**Objective**
Can you reproduce, word for word, every line from the first one down through the line containing "catalogue / barcode: US 1066711", including that line?

-- BEGIN --

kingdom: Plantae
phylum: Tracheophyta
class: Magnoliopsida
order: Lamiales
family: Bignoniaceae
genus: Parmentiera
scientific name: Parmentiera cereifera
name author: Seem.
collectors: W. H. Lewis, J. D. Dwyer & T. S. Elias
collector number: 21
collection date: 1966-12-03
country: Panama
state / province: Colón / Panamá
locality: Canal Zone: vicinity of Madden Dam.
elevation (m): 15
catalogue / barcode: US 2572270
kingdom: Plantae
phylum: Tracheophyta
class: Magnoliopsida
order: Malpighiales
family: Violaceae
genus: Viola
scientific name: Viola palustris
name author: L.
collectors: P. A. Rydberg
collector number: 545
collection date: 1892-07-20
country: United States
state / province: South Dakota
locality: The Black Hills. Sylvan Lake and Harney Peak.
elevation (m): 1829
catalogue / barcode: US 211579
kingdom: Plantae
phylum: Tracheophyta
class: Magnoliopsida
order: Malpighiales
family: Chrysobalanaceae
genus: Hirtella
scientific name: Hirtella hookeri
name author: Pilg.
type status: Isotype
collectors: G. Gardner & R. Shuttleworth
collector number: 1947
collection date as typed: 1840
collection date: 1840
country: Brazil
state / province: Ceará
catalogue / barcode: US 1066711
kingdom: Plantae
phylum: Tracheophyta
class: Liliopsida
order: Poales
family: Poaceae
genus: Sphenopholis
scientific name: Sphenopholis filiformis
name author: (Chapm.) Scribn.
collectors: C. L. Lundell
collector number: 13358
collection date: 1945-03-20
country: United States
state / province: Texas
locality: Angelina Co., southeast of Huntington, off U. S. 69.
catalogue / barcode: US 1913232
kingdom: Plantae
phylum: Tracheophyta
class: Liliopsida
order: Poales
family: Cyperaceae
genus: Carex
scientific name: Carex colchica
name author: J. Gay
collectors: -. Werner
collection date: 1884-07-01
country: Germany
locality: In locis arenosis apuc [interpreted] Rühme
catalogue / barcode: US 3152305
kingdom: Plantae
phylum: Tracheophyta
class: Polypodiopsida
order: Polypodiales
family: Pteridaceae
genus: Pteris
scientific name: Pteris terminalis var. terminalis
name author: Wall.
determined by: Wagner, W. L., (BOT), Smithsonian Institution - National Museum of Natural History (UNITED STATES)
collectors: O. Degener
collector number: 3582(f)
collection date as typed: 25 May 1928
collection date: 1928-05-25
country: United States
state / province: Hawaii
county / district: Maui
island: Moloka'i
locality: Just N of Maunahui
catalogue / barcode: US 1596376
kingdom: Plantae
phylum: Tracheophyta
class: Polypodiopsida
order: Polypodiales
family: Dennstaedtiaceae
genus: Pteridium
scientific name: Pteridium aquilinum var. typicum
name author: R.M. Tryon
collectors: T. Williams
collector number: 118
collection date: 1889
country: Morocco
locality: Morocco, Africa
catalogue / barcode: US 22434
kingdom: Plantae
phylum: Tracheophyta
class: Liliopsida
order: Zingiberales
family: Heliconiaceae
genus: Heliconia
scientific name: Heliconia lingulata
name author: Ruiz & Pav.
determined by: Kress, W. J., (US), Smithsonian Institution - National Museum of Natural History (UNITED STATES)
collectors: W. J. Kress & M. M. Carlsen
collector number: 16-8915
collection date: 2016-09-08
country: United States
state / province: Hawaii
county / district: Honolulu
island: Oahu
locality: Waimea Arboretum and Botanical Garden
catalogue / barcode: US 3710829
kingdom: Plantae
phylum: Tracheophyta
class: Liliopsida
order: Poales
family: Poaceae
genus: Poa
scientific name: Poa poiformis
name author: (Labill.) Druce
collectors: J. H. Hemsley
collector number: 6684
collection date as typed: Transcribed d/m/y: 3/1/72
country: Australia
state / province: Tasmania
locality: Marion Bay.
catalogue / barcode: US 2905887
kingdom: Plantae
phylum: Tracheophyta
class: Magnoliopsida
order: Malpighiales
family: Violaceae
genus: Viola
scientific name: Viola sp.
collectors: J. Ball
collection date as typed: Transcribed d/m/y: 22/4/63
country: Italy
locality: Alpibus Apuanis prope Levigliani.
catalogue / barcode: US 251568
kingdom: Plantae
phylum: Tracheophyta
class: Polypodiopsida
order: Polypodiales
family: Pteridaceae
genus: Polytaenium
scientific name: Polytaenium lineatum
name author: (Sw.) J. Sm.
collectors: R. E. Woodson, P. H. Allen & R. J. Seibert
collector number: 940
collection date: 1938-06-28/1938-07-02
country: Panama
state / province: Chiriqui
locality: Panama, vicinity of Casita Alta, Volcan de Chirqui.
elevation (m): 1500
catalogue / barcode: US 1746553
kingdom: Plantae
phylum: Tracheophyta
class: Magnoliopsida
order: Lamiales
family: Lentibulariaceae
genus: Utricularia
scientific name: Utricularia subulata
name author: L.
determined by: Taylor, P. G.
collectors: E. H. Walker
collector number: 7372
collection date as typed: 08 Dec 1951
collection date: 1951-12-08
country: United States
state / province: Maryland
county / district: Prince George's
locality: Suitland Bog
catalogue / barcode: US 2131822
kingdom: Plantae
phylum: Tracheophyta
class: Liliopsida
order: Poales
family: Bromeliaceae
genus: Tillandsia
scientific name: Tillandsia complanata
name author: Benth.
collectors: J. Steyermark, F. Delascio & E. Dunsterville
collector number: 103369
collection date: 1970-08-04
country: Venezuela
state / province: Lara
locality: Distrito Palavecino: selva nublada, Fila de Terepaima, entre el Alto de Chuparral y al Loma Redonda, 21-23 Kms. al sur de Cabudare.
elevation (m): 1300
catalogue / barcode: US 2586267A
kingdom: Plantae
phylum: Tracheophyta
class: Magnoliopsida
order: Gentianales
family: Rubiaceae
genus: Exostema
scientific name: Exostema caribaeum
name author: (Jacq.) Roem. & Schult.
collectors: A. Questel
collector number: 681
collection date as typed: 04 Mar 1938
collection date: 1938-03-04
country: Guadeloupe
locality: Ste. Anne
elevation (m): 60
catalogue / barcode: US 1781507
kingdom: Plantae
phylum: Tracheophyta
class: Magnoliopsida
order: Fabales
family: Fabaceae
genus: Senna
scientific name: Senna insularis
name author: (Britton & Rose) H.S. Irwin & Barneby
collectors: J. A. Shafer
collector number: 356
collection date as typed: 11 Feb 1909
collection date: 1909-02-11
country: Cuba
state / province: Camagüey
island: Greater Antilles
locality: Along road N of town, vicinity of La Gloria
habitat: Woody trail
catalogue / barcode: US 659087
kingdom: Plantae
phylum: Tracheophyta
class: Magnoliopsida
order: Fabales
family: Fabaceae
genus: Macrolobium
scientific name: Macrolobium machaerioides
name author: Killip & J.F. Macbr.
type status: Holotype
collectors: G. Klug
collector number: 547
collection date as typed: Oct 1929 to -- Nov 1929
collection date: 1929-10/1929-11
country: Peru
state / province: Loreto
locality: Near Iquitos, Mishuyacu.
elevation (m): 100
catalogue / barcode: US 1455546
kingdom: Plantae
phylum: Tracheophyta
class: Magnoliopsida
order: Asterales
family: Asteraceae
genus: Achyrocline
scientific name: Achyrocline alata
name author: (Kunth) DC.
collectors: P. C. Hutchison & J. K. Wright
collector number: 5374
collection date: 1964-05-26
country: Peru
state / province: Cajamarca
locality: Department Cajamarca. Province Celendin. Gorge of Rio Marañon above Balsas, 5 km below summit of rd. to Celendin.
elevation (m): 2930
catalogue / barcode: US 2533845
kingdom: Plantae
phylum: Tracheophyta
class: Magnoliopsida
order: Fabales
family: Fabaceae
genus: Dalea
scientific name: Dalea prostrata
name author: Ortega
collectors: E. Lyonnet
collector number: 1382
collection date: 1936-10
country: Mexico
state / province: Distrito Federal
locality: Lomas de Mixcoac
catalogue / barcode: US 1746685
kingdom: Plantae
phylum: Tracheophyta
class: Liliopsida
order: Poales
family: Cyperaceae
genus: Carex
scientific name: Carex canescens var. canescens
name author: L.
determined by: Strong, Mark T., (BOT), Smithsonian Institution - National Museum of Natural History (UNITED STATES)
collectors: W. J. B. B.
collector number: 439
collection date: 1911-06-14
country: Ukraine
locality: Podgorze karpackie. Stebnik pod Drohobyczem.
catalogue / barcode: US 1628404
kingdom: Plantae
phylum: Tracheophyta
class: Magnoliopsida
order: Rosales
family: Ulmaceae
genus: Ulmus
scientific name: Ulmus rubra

-- END --

**Output**
kingdom: Plantae
phylum: Tracheophyta
class: Magnoliopsida
order: Lamiales
family: Bignoniaceae
genus: Parmentiera
scientific name: Parmentiera cereifera
name author: Seem.
collectors: W. H. Lewis, J. D. Dwyer & T. S. Elias
collector number: 21
collection date: 1966-12-03
country: Panama
state / province: Colón / Panamá
locality: Canal Zone: vicinity of Madden Dam.
elevation (m): 15
catalogue / barcode: US 2572270
kingdom: Plantae
phylum: Tracheophyta
class: Magnoliopsida
order: Malpighiales
family: Violaceae
genus: Viola
scientific name: Viola palustris
name author: L.
collectors: P. A. Rydberg
collector number: 545
collection date: 1892-07-20
country: United States
state / province: South Dakota
locality: The Black Hills. Sylvan Lake and Harney Peak.
elevation (m): 1829
catalogue / barcode: US 211579
kingdom: Plantae
phylum: Tracheophyta
class: Magnoliopsida
order: Malpighiales
family: Chrysobalanaceae
genus: Hirtella
scientific name: Hirtella hookeri
name author: Pilg.
type status: Isotype
collectors: G. Gardner & R. Shuttleworth
collector number: 1947
collection date as typed: 1840
collection date: 1840
country: Brazil
state / province: Ceará
catalogue / barcode: US 1066711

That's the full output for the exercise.